The inventive use of technology was the topic of a major exhibition entitled Wendell Castle Remastered, curated by Ron Labaco for the Museum of Arts and Design; it has subsequently been on view at the Memorial Art Gallery in Rochester. The artist’s last exhibition at Friedman Benda, Embracing Upheaval, was held in 2017; it included major works in wood and bronze, among them a series of seating forms supported on thickly dimensioned, curving elements reminiscent of natural tree trunks. It was a typical Wendell Castle project, wildly ambitious but with consummate sculptural intelligence. Surrounded by these monuments, which proved to be his last, you could feel the quiet joy he had taken in shaping them as models in his hands, and his satisfaction as he saw them realized at full scale over a period of weeks and months.

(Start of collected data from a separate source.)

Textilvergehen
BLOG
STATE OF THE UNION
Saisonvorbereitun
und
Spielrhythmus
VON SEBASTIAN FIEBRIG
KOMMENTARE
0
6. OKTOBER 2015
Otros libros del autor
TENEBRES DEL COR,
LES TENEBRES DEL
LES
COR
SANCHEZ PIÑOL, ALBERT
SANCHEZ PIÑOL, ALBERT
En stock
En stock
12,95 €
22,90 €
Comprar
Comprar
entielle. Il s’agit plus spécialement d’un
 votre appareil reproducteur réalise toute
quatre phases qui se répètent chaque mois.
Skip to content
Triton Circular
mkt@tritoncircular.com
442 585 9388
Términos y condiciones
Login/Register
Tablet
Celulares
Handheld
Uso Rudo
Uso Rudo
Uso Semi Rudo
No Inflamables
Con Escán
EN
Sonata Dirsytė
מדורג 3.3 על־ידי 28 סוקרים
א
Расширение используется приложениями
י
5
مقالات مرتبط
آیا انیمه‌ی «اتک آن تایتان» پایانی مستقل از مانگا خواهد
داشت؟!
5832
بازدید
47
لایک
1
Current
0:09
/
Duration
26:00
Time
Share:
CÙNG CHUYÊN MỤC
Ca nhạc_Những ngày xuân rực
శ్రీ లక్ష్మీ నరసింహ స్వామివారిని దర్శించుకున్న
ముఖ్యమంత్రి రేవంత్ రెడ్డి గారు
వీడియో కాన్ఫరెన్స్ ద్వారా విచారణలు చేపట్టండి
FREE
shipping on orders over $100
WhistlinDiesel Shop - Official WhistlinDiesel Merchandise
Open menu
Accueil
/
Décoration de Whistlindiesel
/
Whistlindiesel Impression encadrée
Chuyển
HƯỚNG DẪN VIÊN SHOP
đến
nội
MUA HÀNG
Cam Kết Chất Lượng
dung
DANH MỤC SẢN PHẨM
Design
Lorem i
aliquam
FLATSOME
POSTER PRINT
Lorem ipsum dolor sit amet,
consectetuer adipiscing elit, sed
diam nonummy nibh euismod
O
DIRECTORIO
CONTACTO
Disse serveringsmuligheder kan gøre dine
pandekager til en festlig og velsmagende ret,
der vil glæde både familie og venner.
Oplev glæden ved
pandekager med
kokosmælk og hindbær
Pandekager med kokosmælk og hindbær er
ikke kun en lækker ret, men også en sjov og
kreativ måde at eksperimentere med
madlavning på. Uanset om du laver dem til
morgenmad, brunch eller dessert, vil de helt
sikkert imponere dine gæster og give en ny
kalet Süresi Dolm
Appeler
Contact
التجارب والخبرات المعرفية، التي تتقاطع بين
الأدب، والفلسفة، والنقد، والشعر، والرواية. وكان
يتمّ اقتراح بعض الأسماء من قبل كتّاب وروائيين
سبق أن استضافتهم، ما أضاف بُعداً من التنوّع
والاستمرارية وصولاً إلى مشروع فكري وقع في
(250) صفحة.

Wendell is remembered for so many things: his extraordinary output, so impressive in range and quality, first and foremost. But there is also the way he supported younger makers in his shop, which served as a talent factory for the field over the years. He was also a hugely important ambassador for American craft and design. Soft-spoken and always true to his modest Midwestern roots, he cut a dashing figure. Always stylish in his candy-colored spectacles, well-tailored jackets and spotless shoes, his quietly confident presence lifted the tone of any gathering.
He was devoted to his wife, the ceramic artist Nancy Jurs, and his daughter Alison, who is currently at work on a documentary film about Wendell’s life and work, as well as Bryon Jurs, who worked in his adoptive father’s shop for many years. He also leaves behind two grandchildren, Archie and Arabella, as well as former apprentices and the extraordinarily committed team at the studio. In a sense, too, the whole world of design was Wendell’s extended family. So many will mourn the loss of this incredible man, who brought so much into the world, and has left such extraordinary objects behind.
Wendell was fond of collected folk wisdom, part of his Midwestern inheritance. In 1996 he published what he called his “ten adopted rules of thumb.” Among them: the dog who stays on the porch will find no bones. And: if you hit the bullseye every time, the target is too near. Wendell was no porch-sitter, that is for sure. And for a man who hit an awful lot of bullseyes, he remained extraordinarily modest about his accomplishments, ever on the lookout for the further target. Now he is gone. No one will be able to fill his elegant shoes, but there is one more thing we can learn from him. He never, ever looked back. Even at this moment of loss, we will do him greatest justice by asking: what’s next?